1. A method for improved transformation and shoot induction of Cannabis sativa, the method comprising:

culturing a Cannabis sativa cotyledon explant utilizing a transformation method, and

co-cultivating the Cannabis sativa cotyledon explant with Agrobacterium.

2. The method of claim 1, wherein the transformation method does not include liquid media.

3. The method of claim 1, further comprising using a regeneration method.

4. The method of claim 4, wherein the regeneration method does not include liquid media.

5. The method of claim 1, further comprising gently rubbing a surface of the Cannabis sativa cotyledon explant against a lawn of the Agrobacterium.

6. The method of claim 5, further comprising:

ensuring a proximal adaxial region of the Cannabis sativa cotyledon explant with the lawn of the Agrobacterium is not in contact with media during co-cultivation.

7. The method of claim 1, wherein the transformation method is a biotic transformation method.

8. The method of claim 1, wherein the transformation method is a abiotic transformation method.

9. The method of claim 1, wherein the Cannabis sativa cotyledon explant is partially recalcitrant to a transformation protocol that utilizes liquid media.

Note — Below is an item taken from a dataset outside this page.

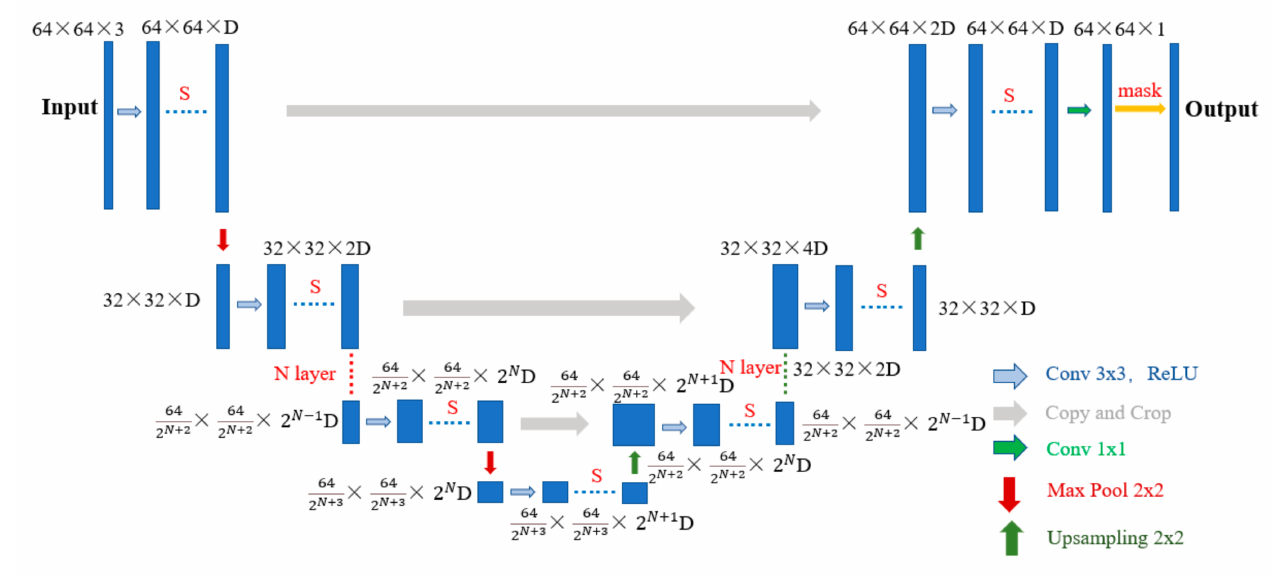
Figure 6. Modified UNet network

10. The method of claim 1, wherein the Cannabis sativa cotyledon explant is totally recalcitrant to a transformation protocol that utilizes liquid media.

11. The method of claim 1, wherein the Cannabis sativa cotyledon explant is partially recalcitrant to a regeneration protocol that utilizes liquid media.

12. The method of claim 1, wherein the Cannabis sativa cotyledon explant is totally recalcitrant to a regeneration protocol that utilizes liquid media.

13. The method of claim 1, further comprising gently rubbing a surface of the Cannabis cotyledon explant against an Agrobacterium coated tool.

14. The method of claim 1, further comprising the Cannabis cotyledon explant regenerating a shoot.

15. The method of claim 1, further comprising the Cannabis cotyledon explant regenerating a shoot on a proximal adaxial surface of the Cannabis cotyledon explant.

16. The method of claim 1, further comprising the Cannabis cotyledon explant regenerating a shoot after 15 days on a solid media.

17. The method of claim 1, further comprising the Cannabis cotyledon explant regenerating a shoot on a proximal adaxial surface of the Cannabis cotyledon explant after 15 days on a solid media.

18. The method of claim 1, further comprising the Cannabis cotyledon explant regenerating a plurality of shoots after 15 days on a solid media.

19. The method of claim 1, further comprising the Cannabis cotyledon explant regenerating a plurality of shoots after 15 days on a solid media at a frequency as high as 88.9%.

20. The method of claim 1, further comprising the Cannabis cotyledon explant regenerating a shoot on a proximal adaxial surface of the Cannabis cotyledon explant after 3 days of co-cultivation with the Agrobacterium.